OVER THE PAST three decades, Sheldon Berlyn's painting have covered a lot of artistic ground. His work in the '50s was a rough-textured abstract expressionism with typical abstract expressionist space -- abrupt and shifting, with ambiguities about what is in front of what.
The '60s saw a relaxation of vigorous painterly methods in canvases that suggested vague landscape spaces. Then, in the '70s, flat, geometric paintings appeared (only a few are in this part of the show, installed in the hallway). In the late '70s and early '80s, Berlyn worked briefly with patterned abstraction. These were regimented, thin-spaced paintings, the most decorative the artist has produced.
In the past few years he moved on to assemblage/relief made up of various kinds of found materials set in heaped-up fields of cement. The cement, lending these works an inordinate heaviness, is treated just as though it were pigment and successfully imitates the dynamics of brushwork.
These works confirm Berlin's ongoing interest in the effects of paint. They are bluntly conceived paintings (how could they be otherwise, with their sculptural bulk?) and they have an air of stubborn resolution about them.
"Red Kite" (1987) is the one painting in the show to test a free-flying virtuosity.
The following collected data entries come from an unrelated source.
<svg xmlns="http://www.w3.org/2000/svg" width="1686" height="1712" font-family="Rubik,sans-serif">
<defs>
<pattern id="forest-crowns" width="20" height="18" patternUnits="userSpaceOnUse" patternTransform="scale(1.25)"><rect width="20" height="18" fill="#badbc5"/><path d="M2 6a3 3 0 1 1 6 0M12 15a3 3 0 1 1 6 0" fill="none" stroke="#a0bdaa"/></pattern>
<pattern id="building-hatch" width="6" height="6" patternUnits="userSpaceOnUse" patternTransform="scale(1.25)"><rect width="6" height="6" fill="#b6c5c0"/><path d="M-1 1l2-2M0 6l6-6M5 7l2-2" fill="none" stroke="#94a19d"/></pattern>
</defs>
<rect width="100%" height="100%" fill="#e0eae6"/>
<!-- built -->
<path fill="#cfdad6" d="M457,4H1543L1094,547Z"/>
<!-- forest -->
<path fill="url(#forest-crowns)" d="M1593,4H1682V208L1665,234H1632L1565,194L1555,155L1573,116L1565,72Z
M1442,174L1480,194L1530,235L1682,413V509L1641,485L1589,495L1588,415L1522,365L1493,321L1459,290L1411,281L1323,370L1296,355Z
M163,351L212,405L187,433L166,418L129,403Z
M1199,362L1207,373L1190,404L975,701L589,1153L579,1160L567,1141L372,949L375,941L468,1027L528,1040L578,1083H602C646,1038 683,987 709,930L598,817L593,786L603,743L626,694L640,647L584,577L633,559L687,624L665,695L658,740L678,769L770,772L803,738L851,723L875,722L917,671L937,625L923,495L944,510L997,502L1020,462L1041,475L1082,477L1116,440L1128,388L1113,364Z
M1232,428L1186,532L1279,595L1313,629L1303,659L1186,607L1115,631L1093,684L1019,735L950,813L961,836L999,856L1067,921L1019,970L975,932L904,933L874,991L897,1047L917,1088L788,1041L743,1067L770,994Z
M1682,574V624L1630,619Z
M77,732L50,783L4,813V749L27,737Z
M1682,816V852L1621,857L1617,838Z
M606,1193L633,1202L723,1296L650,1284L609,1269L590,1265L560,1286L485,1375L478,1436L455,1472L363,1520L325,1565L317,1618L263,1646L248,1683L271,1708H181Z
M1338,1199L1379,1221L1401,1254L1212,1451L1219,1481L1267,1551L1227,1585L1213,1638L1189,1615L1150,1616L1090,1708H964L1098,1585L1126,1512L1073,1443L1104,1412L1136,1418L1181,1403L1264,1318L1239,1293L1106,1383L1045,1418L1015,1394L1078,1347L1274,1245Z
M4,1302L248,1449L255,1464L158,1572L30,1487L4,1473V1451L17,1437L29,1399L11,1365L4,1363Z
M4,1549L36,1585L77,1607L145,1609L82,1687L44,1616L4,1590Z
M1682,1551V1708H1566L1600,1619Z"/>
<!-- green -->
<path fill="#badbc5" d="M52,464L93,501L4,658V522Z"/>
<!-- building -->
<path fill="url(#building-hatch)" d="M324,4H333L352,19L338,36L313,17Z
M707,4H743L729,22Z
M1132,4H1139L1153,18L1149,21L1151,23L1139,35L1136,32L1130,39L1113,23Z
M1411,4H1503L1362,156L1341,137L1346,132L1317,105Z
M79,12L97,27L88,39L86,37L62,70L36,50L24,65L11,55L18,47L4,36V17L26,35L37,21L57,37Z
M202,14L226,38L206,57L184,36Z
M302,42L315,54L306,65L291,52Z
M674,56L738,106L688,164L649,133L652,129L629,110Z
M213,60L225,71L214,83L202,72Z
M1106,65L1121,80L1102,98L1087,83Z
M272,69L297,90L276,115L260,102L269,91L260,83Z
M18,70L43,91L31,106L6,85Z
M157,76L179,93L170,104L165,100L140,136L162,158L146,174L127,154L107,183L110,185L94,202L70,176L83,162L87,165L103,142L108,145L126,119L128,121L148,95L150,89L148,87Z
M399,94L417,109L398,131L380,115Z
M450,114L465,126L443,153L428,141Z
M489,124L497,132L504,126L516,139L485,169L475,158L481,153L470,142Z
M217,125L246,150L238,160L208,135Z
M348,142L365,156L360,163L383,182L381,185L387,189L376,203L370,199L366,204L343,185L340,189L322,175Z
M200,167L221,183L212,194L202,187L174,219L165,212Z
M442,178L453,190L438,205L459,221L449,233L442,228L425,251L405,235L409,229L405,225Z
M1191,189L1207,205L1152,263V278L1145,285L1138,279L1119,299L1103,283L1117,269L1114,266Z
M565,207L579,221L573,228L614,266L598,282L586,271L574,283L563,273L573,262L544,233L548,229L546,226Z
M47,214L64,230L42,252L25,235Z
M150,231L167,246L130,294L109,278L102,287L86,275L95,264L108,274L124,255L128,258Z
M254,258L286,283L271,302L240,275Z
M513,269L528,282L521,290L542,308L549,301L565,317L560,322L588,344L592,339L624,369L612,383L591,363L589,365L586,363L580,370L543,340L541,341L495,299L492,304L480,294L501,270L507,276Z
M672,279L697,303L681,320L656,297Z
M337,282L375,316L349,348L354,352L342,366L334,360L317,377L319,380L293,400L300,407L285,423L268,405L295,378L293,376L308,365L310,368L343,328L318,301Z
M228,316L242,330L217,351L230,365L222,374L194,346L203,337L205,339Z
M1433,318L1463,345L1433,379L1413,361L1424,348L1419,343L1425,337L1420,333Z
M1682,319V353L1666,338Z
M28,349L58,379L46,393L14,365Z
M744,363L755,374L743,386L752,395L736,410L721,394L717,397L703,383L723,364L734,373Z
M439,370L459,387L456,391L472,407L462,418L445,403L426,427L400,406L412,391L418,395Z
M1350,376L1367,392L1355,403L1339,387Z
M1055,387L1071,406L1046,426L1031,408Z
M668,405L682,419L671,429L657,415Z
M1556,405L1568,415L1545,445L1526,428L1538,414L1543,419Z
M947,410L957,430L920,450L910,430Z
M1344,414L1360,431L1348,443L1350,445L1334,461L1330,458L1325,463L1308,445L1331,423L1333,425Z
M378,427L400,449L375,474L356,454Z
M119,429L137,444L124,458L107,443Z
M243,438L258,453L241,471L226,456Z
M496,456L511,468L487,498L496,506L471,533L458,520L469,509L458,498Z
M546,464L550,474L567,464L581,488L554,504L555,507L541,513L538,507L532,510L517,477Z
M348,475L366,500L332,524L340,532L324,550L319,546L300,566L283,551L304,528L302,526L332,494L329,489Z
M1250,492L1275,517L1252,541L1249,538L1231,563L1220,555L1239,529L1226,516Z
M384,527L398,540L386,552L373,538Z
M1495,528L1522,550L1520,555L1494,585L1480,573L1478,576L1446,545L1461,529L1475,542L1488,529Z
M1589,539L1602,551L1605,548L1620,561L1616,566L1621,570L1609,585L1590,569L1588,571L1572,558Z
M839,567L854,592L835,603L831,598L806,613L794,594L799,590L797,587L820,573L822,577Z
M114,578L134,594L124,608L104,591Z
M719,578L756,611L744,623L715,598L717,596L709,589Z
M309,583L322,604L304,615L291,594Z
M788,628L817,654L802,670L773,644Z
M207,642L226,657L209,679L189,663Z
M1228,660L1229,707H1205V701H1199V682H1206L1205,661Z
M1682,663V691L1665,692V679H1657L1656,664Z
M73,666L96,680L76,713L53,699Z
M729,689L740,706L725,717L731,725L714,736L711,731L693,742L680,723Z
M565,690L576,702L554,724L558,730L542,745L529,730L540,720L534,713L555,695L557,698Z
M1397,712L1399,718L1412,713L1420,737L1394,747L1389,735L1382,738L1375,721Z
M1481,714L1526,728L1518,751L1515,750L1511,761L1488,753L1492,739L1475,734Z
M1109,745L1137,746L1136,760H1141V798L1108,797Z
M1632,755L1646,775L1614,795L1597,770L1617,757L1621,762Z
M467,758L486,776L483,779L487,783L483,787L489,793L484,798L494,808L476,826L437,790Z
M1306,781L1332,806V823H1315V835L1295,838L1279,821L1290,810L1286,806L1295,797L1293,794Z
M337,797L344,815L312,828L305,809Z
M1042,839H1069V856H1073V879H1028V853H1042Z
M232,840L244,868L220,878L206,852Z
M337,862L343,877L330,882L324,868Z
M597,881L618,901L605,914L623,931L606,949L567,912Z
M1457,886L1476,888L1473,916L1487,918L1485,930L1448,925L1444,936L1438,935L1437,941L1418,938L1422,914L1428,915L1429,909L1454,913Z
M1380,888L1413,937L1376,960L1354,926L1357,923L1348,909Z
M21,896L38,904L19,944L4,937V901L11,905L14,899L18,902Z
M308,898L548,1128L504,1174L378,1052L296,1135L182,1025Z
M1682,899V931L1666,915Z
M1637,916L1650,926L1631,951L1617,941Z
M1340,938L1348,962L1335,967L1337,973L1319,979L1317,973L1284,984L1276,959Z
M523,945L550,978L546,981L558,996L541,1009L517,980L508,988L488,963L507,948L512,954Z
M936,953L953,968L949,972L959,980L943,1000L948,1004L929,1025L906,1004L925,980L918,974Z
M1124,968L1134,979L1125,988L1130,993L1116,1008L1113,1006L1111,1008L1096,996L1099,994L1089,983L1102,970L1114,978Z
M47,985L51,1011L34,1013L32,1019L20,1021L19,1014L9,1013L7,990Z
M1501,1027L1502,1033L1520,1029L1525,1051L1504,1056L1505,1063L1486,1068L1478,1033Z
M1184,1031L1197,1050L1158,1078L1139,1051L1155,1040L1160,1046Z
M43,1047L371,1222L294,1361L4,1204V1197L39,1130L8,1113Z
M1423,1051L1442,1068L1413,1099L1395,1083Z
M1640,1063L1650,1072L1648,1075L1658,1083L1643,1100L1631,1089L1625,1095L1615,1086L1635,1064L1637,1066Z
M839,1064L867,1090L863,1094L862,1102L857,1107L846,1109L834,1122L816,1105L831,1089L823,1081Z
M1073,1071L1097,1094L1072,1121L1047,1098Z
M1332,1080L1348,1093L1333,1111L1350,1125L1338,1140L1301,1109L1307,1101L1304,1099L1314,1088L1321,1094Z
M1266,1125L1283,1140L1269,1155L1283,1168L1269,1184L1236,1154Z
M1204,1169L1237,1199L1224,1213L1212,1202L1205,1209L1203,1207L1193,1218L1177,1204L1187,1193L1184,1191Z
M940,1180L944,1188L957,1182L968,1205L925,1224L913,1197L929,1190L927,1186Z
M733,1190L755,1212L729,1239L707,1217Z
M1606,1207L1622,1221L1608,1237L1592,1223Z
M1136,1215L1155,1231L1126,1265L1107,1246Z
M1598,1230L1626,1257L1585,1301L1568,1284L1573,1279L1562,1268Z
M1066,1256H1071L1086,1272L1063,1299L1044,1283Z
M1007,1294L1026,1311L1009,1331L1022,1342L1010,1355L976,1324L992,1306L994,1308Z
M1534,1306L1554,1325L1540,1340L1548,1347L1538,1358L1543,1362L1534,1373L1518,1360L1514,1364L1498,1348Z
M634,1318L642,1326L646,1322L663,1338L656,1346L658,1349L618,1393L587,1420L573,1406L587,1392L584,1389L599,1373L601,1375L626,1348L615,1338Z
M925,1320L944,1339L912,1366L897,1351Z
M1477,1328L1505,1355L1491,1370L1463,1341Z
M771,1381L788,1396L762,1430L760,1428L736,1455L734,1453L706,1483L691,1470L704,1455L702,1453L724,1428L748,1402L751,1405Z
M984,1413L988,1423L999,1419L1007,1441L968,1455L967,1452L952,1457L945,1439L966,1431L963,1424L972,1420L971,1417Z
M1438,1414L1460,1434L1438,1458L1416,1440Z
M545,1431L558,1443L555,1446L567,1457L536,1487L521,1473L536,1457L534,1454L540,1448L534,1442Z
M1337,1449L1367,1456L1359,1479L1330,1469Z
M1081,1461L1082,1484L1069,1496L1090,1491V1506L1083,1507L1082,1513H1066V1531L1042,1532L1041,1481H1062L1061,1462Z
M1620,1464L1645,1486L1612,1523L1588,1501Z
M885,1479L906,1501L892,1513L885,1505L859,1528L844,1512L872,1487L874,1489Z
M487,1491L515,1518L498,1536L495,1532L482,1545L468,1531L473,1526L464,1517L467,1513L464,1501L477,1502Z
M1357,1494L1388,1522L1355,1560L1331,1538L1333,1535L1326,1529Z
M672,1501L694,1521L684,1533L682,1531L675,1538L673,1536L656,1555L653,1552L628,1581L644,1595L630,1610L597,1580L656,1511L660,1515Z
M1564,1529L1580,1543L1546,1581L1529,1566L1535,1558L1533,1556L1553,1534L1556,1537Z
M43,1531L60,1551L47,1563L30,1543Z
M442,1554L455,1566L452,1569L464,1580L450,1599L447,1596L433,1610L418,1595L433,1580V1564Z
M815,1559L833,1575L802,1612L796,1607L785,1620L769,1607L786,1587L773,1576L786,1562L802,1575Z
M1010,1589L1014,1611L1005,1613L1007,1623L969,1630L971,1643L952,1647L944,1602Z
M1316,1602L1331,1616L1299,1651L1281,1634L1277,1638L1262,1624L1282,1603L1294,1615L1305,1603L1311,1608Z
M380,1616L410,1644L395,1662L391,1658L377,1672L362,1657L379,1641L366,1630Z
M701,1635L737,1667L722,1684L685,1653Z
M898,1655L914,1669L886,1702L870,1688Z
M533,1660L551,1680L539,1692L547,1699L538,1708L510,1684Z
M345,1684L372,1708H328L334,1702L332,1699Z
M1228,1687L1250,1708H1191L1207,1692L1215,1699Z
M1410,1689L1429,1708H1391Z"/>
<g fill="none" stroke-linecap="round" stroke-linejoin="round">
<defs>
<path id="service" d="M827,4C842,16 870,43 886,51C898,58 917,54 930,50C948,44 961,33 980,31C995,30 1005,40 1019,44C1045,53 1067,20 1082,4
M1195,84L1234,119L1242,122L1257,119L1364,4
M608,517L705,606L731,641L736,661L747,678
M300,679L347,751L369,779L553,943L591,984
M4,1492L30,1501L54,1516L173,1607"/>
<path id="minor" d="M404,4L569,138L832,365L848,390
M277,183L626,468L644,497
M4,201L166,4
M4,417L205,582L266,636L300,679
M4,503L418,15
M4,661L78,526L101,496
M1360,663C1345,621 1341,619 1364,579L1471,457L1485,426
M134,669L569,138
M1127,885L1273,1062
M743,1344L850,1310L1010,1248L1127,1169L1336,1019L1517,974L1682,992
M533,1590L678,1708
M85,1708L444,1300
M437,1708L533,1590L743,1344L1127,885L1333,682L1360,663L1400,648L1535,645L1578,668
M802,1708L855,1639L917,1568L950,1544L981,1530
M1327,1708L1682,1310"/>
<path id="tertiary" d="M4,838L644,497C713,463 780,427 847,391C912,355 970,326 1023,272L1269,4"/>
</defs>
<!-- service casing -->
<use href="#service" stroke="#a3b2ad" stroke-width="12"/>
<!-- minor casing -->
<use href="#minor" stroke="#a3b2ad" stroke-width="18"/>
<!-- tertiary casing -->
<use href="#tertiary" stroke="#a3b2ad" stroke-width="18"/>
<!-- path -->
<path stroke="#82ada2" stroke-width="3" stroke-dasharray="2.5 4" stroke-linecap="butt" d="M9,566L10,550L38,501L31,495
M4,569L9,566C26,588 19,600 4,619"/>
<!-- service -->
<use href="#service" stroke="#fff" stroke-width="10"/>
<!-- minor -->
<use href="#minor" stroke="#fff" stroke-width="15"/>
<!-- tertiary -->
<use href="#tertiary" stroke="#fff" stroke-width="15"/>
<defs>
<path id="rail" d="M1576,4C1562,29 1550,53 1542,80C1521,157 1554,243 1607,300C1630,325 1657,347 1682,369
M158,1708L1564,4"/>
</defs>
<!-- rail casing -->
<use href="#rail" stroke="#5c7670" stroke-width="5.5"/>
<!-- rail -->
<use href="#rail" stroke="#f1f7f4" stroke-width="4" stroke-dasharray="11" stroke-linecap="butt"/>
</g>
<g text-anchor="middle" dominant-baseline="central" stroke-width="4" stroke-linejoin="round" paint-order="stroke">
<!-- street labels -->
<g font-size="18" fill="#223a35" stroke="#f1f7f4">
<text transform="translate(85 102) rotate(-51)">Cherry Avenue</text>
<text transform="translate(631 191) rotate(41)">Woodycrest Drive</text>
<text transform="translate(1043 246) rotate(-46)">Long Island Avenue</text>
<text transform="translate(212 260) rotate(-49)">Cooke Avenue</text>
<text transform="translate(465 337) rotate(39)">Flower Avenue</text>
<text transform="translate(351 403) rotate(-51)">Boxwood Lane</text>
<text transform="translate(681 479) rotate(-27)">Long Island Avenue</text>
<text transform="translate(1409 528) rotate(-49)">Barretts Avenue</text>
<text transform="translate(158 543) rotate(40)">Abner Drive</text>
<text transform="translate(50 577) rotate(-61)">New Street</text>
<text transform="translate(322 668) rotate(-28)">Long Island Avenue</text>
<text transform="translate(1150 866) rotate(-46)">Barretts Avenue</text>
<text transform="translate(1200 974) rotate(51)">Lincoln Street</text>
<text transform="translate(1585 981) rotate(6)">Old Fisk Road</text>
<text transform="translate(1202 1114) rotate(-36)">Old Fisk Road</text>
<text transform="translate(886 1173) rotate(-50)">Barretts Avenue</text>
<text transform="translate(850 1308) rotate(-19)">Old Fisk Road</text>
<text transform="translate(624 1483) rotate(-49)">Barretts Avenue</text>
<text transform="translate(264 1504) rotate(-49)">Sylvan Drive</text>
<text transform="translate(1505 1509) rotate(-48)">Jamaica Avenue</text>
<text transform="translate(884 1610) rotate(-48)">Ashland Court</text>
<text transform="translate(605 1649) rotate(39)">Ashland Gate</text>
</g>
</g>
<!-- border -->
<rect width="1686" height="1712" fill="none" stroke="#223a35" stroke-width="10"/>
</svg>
This is a bright, hyperactive work verging on emotional abandon. The reliefs that follow seem almost a corrective to this kind of painterly showmanship. Working in cement slows the errant hand.
Berlyn had early set himself the problem of how to get the substance and weight of the real object and still maintain a thoroughgoing abstract space. Paintings such as "Blue Triangle Incised" (1978) have an insistent textural presence but remain within the realm of flat painting. The counterpoint to this heavy substance is, surprisingly, nuance.
In the reliefs, this contrast between painting-as-object and suggestions of painterly nuance become exaggerated to the point of caricature. The paint, which would otherwise be wispy veils of color, is here sprayed into gargantuan convolutions of cement.
Berlyn is tackling a difficult problem with the reliefs. He attempts to recondition abstract space -- again, that of the abstract expressionism -- by presenting space as tangible and aggressively three-dimensional.
Berlyn stoutly refuses to allow any of his found materials the feel of their former existence. An extreme example is "Yellow Relief/Assemblage," where a piece of culvert pipe, assaulted with a flood of vermilion and blue paint, completely loses its identity. Heaps of ochre-colored cement finish the job, swirling around the pipe like the world's thickest sludge.
By these extravagant means Berlyn tries to turn abstract tradition inside out. The illusion of slippery, oiled landscape that happens in many gestural abstraction is here frozen, caught in an unforgiving clot of troweled cement.
The trouble with these reliefs is that they are caricatures of common art ideas but will not admit as much. They have a dead-serious tone that argues that they should be viewed strictly within the tradition of "high art" abstraction. The entire history of junk sculpture as a commentary on society (i.e. Dada, Rauschenberg) is sidestepped.
Then why use these materials at all? Why not build artistic effects by conventional artistic means, if it is all going to come down to a painting specifically based on relationships of shape and color?
The installation of the reliefs is also problematic. To support their great weight, flat, blocklike supports are placed under each work, looking very much like a compressed pedestal. It doesn't work visually or conceptually. The very definition of relief -- projection from a wall -- is circumvented. It is as though the works are shadow sculptures with their true in-the-round character hidden in the wall itself.
This is especially damaging to Berlyn's work. The projections of metal and ceramic are precisely exaggerations of old-fashioned picture space, literalizations of this space. If they are going to work they must exist cleanly on a wall and then seem to erupt, suddenly and emphatically, out into the gallery space like an uninvited guest.
Sheldon Berlyn: Paintings and Reliefs, 1958-1990
The second exhibition in a two-part retrospective by this Buffalo artist.
Poetry/Rare Books Collection, 420 Capen Hall, University at Buffalo North Campus, through Jan. 31.